_Problem details_:
Pictures stay out; please output the remaining data exactly.
============================================================
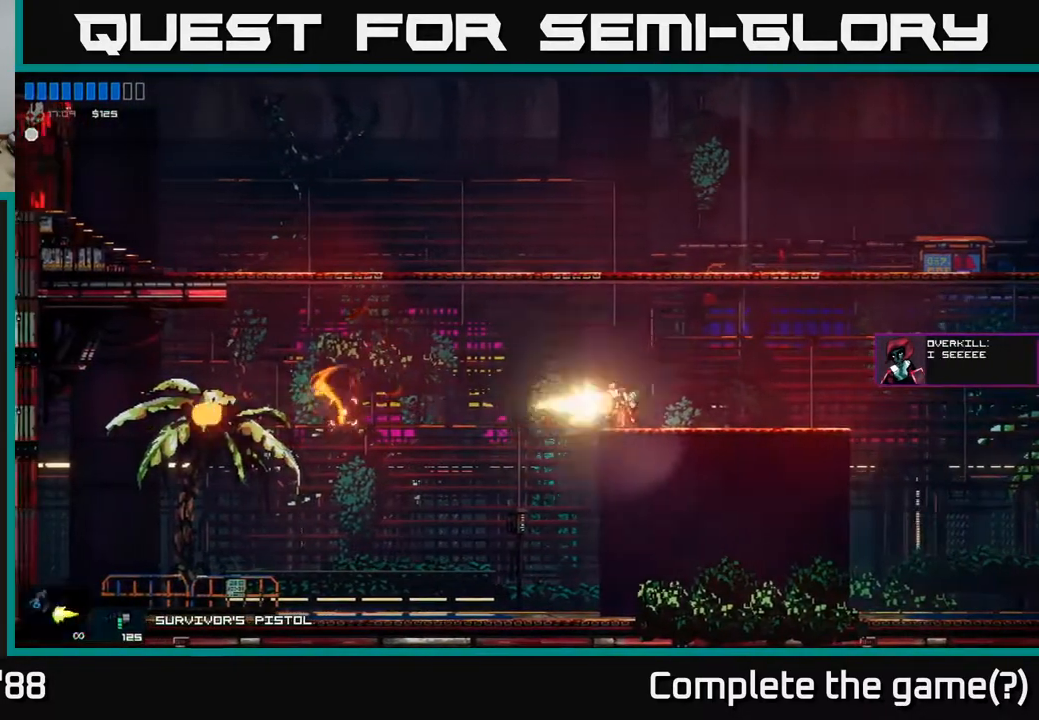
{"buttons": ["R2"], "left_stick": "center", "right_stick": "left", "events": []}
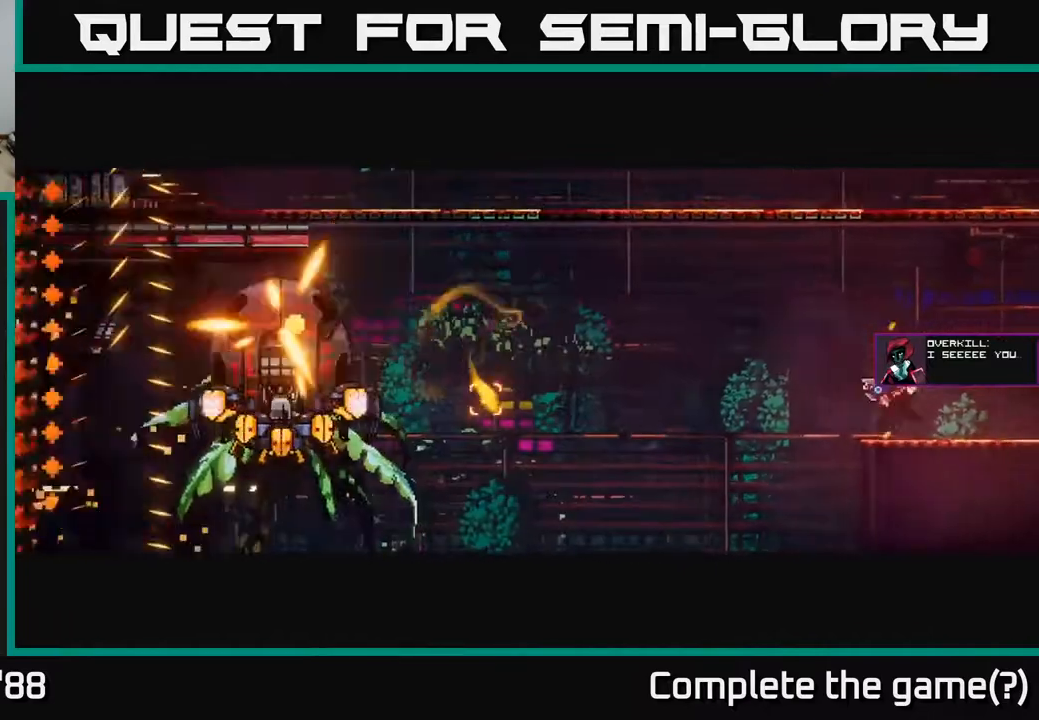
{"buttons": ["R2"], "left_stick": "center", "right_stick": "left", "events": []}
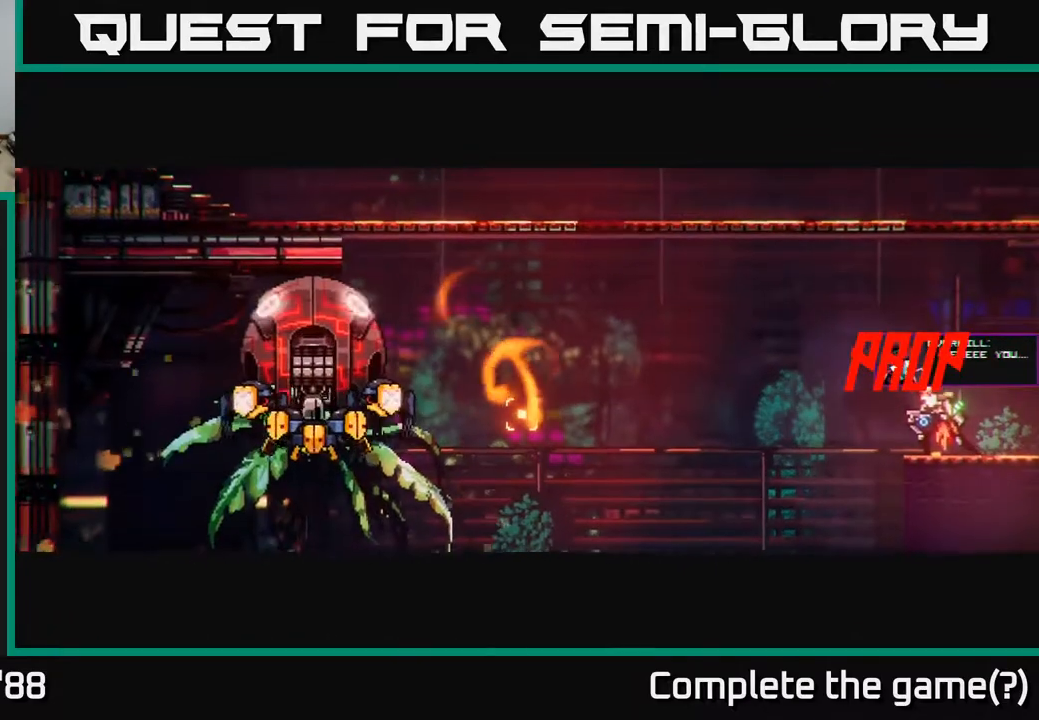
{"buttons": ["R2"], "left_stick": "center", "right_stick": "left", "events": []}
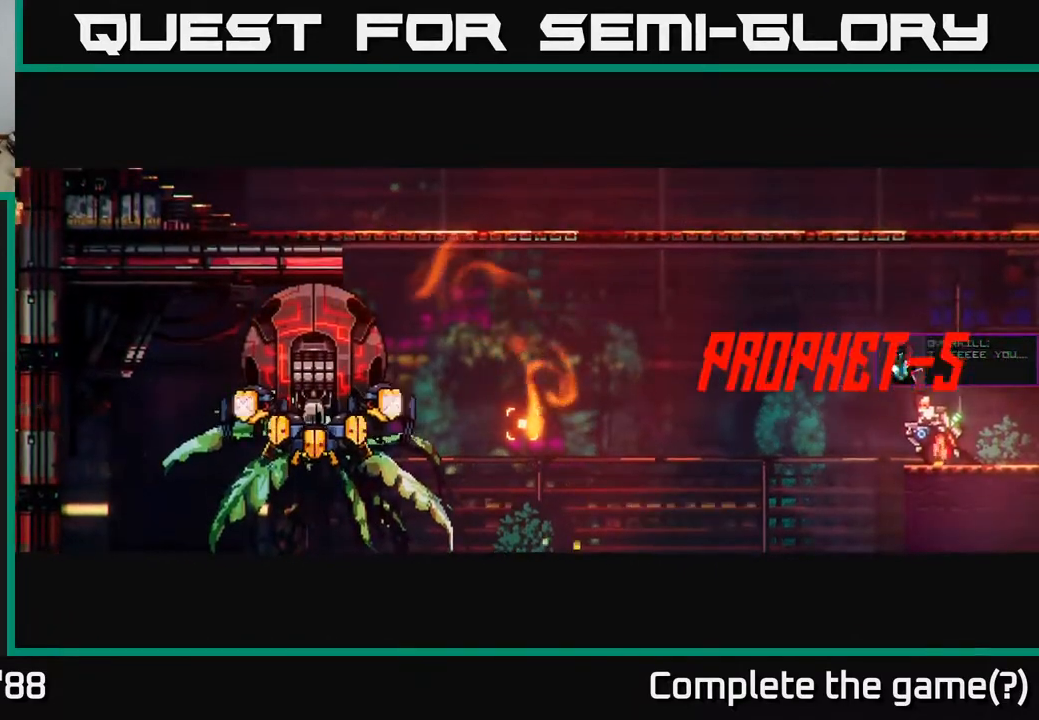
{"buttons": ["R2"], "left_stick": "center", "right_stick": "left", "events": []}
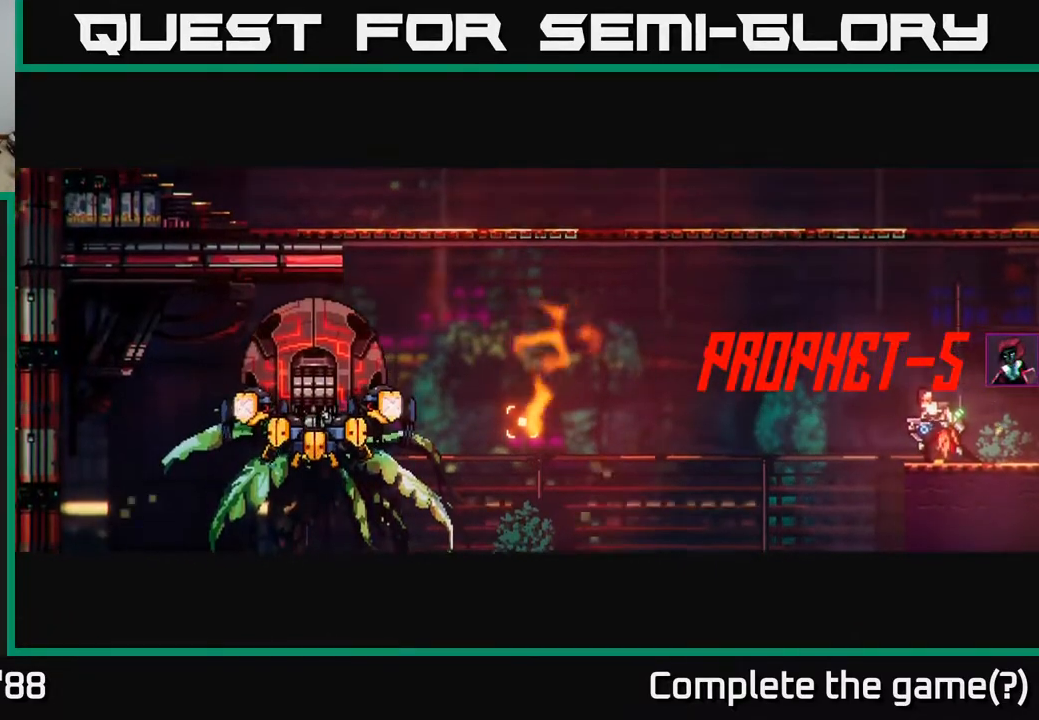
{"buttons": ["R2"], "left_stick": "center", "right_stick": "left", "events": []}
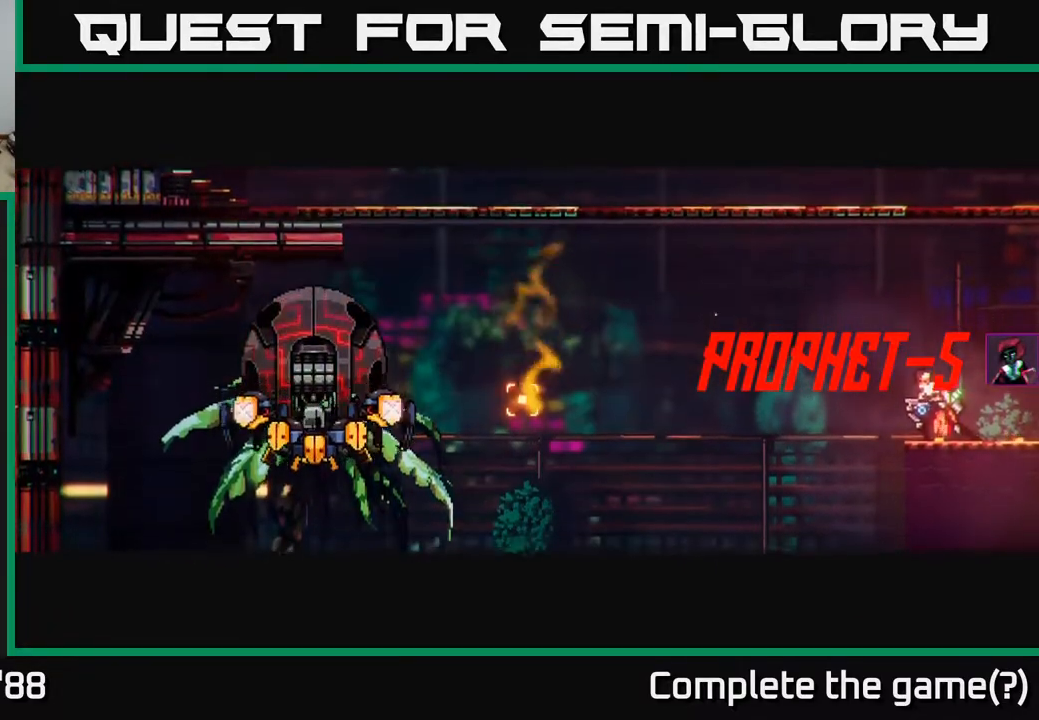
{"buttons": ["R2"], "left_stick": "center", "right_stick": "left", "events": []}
============================================================
_Answer to the problem_:
{"buttons": ["R2"], "left_stick": "center", "right_stick": "left", "events": []}
{"buttons": ["R2"], "left_stick": "center", "right_stick": "left", "events": []}
{"buttons": ["R2"], "left_stick": "center", "right_stick": "left", "events": []}
{"buttons": ["R2"], "left_stick": "center", "right_stick": "left", "events": []}
{"buttons": ["R2"], "left_stick": "center", "right_stick": "left", "events": []}
{"buttons": ["R2"], "left_stick": "center", "right_stick": "left", "events": []}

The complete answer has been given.